[[ ENTRIES PROVIDED open ]]

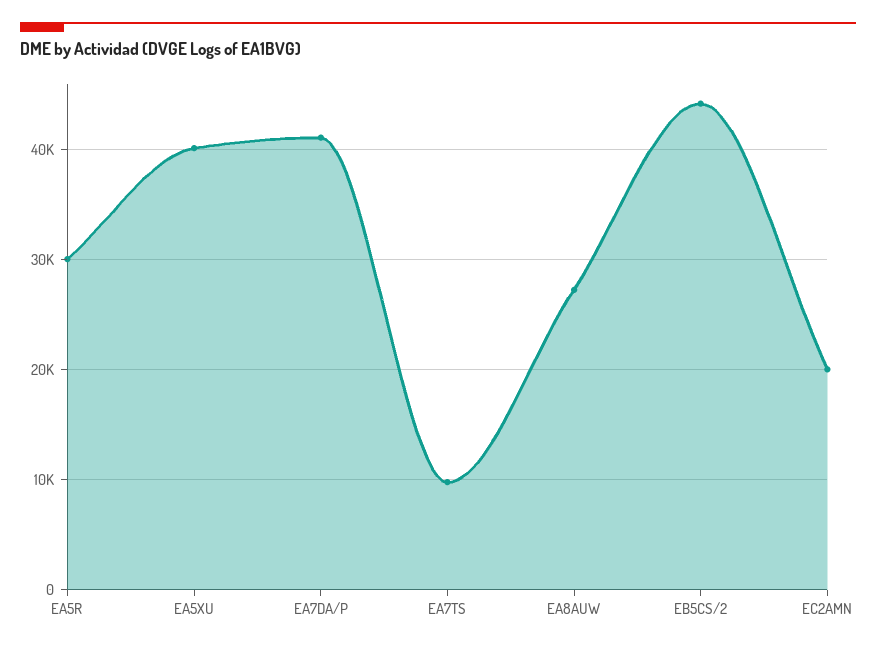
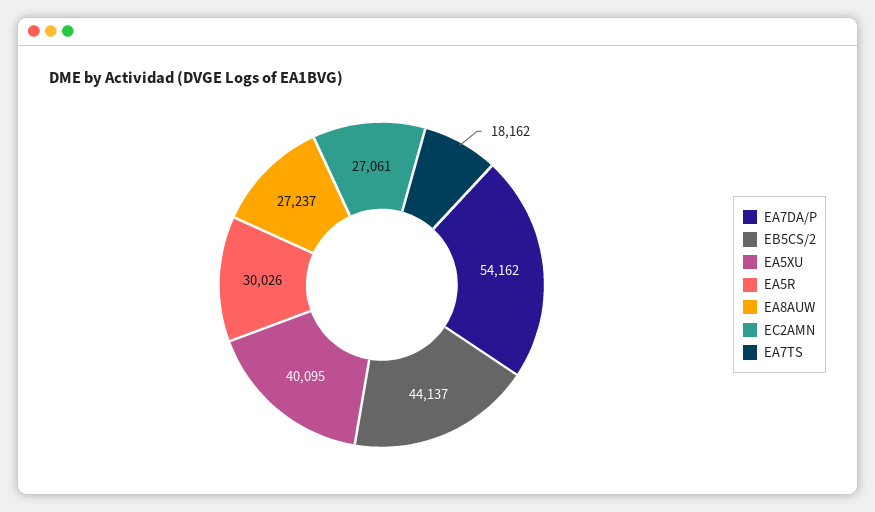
EA7DA/P: 41000 -> 54162
EA7TS: 10000 -> 18162
EC2AMN: 20000 -> 27061

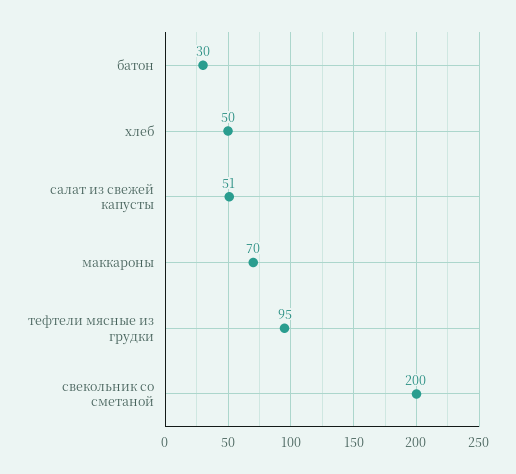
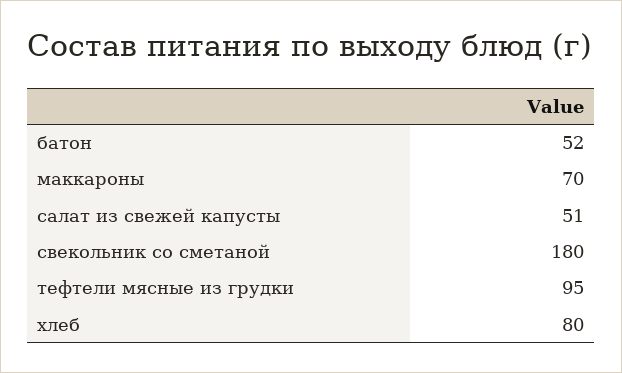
батон: 30 -> 52
хлеб: 50 -> 80
свекольник со сметаной: 200 -> 180

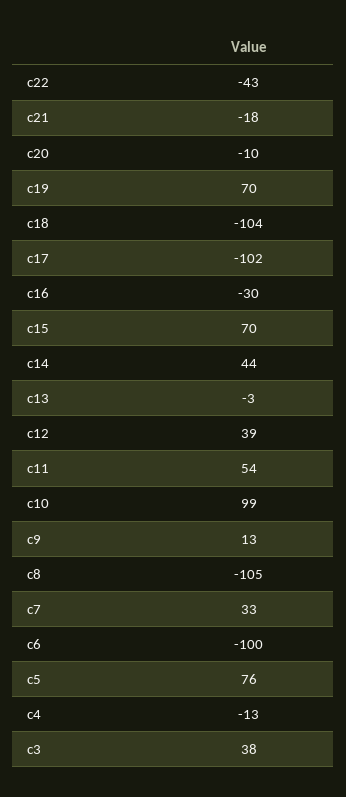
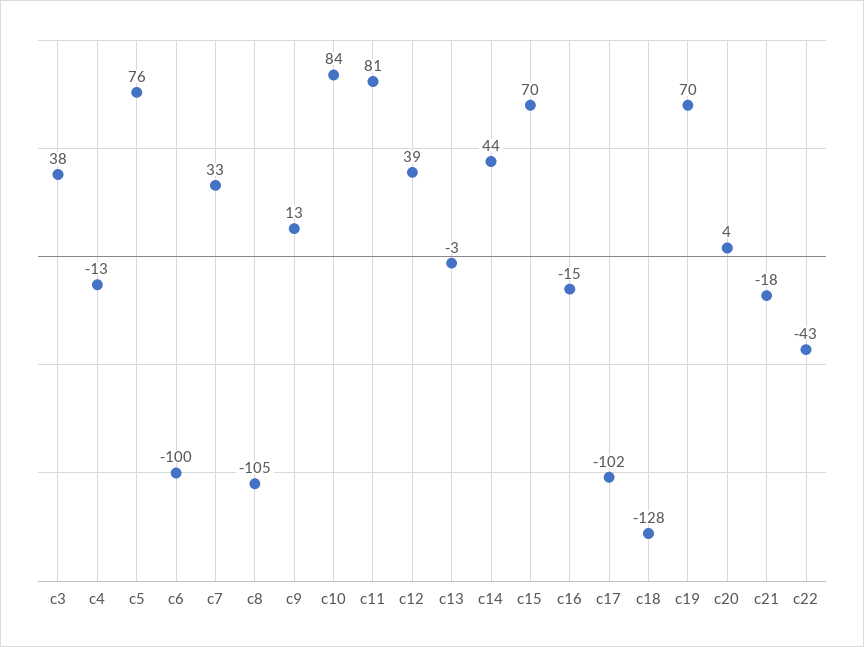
c20: -10 -> 4
c18: -104 -> -128
c16: -30 -> -15
c11: 54 -> 81
c10: 99 -> 84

[[ ENTRIES PROVIDED closed ]]

Every line above is to be returned exactly, with its pictures removed.

EA7DA/P: 41000 -> 54162
EA7TS: 10000 -> 18162
EC2AMN: 20000 -> 27061

батон: 30 -> 52
хлеб: 50 -> 80
свекольник со сметаной: 200 -> 180

c20: -10 -> 4
c18: -104 -> -128
c16: -30 -> -15
c11: 54 -> 81
c10: 99 -> 84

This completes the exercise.